As always, Raymond had snorted and buttoned his shirt, rolling his right shoulder and wincing.
Raymond snorted and buttoned his shirt right now. In your version, it's all so over, so been there, done that. You cover your tracks by telling us that the exchange took place yesterday morning, but then you shift to "this morning," and still maintain the past participle, effectively keeping the action safely removed from the reader by a narrative buffer. It's no longer Trick and Raymond's interaction, it's Raymond thinking about a past interaction with Trick. Not at all the same, since it makes it much less clear where the present, and the story, actually resides.
Then you totally run off the rails when this interaction, one that is simply being recalled, turns into a discussion about a further situation that took place elsewhere, also in the past. When we realize that this situation is where the story actually takes place, and that, further, we will have no access to it whatsoever, we will lose interest.

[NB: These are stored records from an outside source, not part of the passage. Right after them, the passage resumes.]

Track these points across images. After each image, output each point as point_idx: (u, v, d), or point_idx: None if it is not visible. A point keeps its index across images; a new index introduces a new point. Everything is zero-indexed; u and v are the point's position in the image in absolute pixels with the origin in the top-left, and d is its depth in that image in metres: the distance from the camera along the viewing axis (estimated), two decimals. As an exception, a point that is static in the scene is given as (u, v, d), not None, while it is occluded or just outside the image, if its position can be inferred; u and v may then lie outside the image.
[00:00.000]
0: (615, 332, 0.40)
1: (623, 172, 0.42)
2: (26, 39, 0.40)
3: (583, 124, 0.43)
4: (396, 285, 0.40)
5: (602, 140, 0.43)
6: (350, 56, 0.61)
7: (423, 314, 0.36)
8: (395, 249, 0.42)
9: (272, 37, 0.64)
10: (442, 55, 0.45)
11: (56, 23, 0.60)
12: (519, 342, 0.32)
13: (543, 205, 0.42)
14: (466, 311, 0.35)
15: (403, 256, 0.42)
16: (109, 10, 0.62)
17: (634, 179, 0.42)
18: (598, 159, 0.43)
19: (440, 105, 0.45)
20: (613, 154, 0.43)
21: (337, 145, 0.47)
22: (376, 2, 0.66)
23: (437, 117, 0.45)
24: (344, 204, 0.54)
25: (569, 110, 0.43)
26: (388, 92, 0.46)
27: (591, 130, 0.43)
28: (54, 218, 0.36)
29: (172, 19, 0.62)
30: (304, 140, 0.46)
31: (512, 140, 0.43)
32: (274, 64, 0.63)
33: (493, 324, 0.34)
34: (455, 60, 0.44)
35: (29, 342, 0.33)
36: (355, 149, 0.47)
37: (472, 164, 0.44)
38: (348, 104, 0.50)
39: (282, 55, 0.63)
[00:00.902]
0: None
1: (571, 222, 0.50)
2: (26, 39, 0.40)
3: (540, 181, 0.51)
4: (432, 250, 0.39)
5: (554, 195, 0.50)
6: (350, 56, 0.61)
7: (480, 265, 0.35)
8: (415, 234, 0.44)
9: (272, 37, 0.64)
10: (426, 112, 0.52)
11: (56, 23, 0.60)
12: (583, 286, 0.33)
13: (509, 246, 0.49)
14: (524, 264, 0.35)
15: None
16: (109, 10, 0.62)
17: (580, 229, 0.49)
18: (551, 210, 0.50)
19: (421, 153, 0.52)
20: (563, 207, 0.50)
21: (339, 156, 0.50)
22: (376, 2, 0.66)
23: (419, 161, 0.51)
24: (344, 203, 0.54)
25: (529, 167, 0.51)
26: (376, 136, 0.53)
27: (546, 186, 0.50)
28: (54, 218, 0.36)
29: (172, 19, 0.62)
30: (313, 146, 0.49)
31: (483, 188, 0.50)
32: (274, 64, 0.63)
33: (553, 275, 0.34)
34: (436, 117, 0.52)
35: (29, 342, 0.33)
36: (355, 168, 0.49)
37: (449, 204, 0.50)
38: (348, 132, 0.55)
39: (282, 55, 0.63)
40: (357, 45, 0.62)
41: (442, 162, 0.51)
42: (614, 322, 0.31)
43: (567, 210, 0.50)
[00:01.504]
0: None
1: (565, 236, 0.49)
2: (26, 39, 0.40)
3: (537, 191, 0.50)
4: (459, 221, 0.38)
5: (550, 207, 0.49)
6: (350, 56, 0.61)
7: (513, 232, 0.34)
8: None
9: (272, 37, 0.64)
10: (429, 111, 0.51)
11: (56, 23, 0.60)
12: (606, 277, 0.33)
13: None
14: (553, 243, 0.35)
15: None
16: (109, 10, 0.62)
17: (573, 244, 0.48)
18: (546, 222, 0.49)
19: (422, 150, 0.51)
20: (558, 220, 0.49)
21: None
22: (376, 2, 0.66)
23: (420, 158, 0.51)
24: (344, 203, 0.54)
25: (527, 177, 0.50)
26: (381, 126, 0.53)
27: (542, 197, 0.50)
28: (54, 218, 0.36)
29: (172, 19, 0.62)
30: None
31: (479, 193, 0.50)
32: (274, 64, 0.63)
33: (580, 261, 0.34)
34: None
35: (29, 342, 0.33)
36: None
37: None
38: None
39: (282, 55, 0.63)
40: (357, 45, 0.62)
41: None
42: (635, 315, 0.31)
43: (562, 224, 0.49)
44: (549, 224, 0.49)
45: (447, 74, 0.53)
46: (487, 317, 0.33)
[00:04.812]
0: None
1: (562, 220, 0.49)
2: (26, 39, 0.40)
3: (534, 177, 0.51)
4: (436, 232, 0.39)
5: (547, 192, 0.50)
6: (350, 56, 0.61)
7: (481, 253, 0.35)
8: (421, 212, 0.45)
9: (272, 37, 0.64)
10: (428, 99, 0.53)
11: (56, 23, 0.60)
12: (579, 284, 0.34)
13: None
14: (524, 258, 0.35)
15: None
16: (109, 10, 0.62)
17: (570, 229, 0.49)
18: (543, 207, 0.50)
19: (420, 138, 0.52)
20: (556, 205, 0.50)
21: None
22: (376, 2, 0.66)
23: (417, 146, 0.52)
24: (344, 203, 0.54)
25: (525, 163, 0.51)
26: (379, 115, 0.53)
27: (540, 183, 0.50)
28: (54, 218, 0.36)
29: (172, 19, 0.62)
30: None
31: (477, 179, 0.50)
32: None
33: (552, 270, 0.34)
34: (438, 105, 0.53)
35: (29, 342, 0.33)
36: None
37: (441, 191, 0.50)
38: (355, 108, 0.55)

This isn't a problem that can be tweaked. Rather, you need to bring the same focus on structure evidened by your sentences, paragraphs and scenes, and unlock the mysteries of the narrative arc as it applies to your story as a whole. There's a beginning to this scene, and a development section, both of which are now merely referred to. In it's present form, they have no dramatic tension; it's all just static information.
There's no rule that says you can't join the action at the conclusion of an arc, but the rule that demands a coherent arc in the present remains nonnegotiable, since that's what keeps the reader reading. No harm in giving us a decoy story, while we steadily unwrap the deeper structures of the actual story. I don't think, given the time and space that you've allowed yourself here, that you can pull that off. But more to the point, you haven't really given us a story in the present that presents your characters with immediate goals, obstacles and difficulties that need to be surmounted, NOW. You're simply trying to channel the tension and energy from your backstory, in the mistaken hope that it will charge your present. It never works.
Either go back to the real dramatic moment and tell the story center stage, in the present, or come up with something for Raymond and Trick to do, other than discuss what has already taken place. Either way, you'll be giving your reader a story that makes them wonder what's going to happen next, instead of a guy thinking about two guys talking.